The swotted comic of Olivia Viewig gains a visual odyssey amongst the undead catalogue with a Blu-ray release of the Das Kleine Fernsehspiel and Grown Up Films production, “Ever After,” distributed by MVDVisual and Juno Films. Stored on a BD-25 and presented in an anamorphic widescreen of it’s original aspect ratio of 2.35:1, “Ever After’s” 1080p full high definition image is sleek to every sensory receptor in the eye and captures the topographic thickets of Germany landscapes in grand wide angles.
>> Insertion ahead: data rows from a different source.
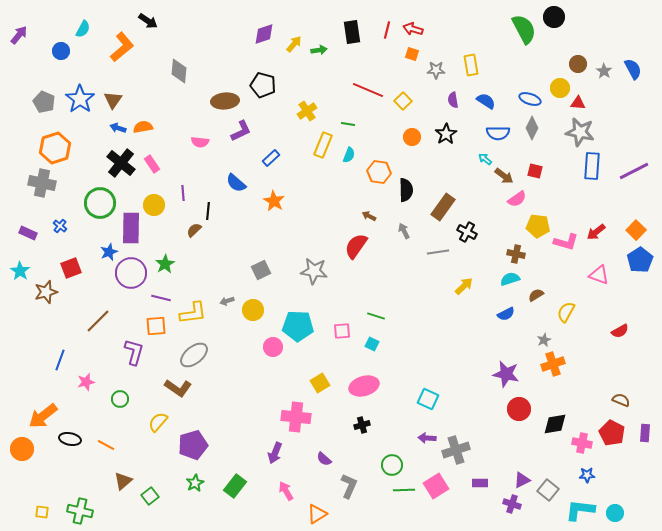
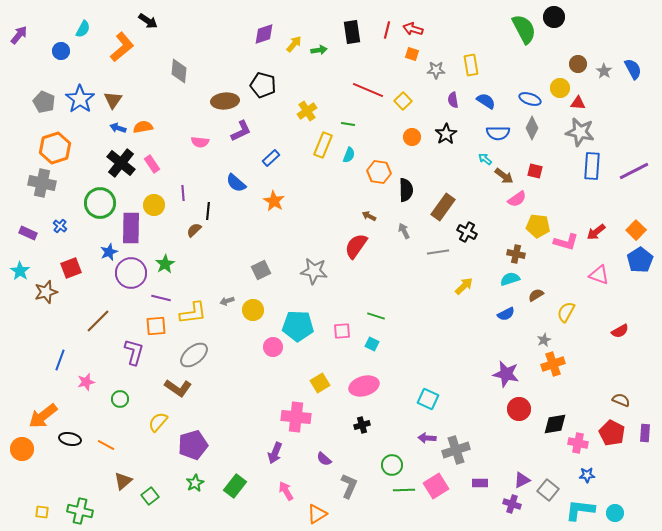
pink cross at (582, 443): moved 4 px left
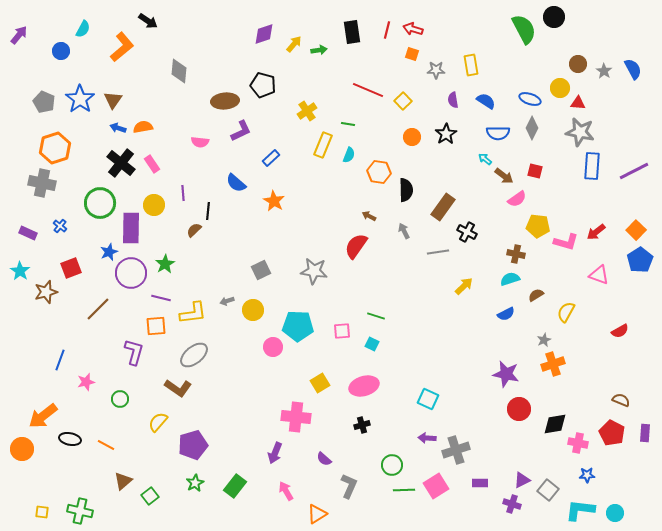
brown line at (98, 321): moved 12 px up
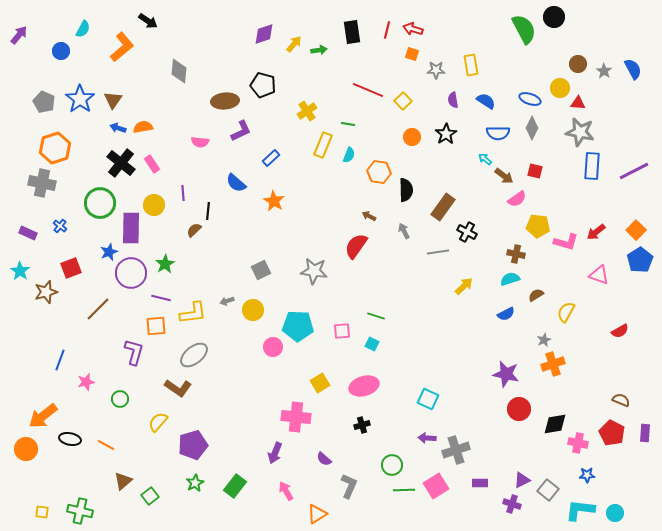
orange circle at (22, 449): moved 4 px right
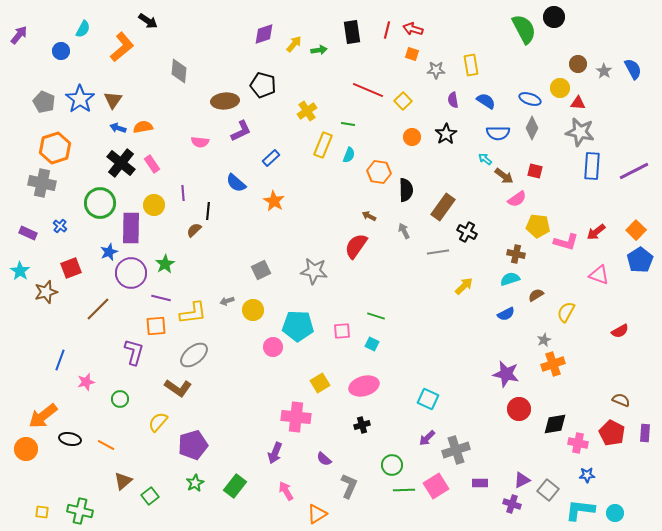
purple arrow at (427, 438): rotated 48 degrees counterclockwise
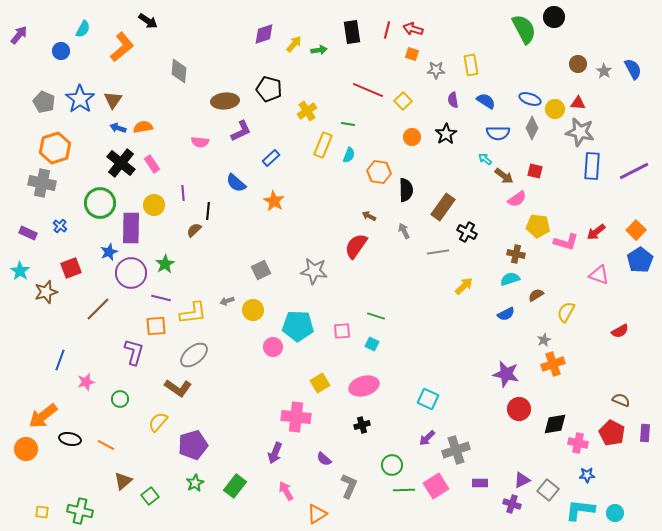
black pentagon at (263, 85): moved 6 px right, 4 px down
yellow circle at (560, 88): moved 5 px left, 21 px down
There is not a lot of tint work here, if any, and relies much on the luminescent and glowing beauty of natural light. The German language DTS-HD 5.1 master audio sufficiently taps into all five channels without overbearing results from zombie hordes. Instead, the focal points here discern more on the tiny tunes and tones of nature. Also included in the setup is an option for a 2.0 LCPM Stereo Audio track and English subtitles, which appear accurate but are hastily paced. Other than a static menu, the region free, 90 minute runtime release bares no special features other than the trailer. “Ever After” is an ascension from within the very weary genre oeuvre, encouraging the strength to stomach guilt and fear as important, but presently irrelevant if one wishes to change with a world that has redesigned around them.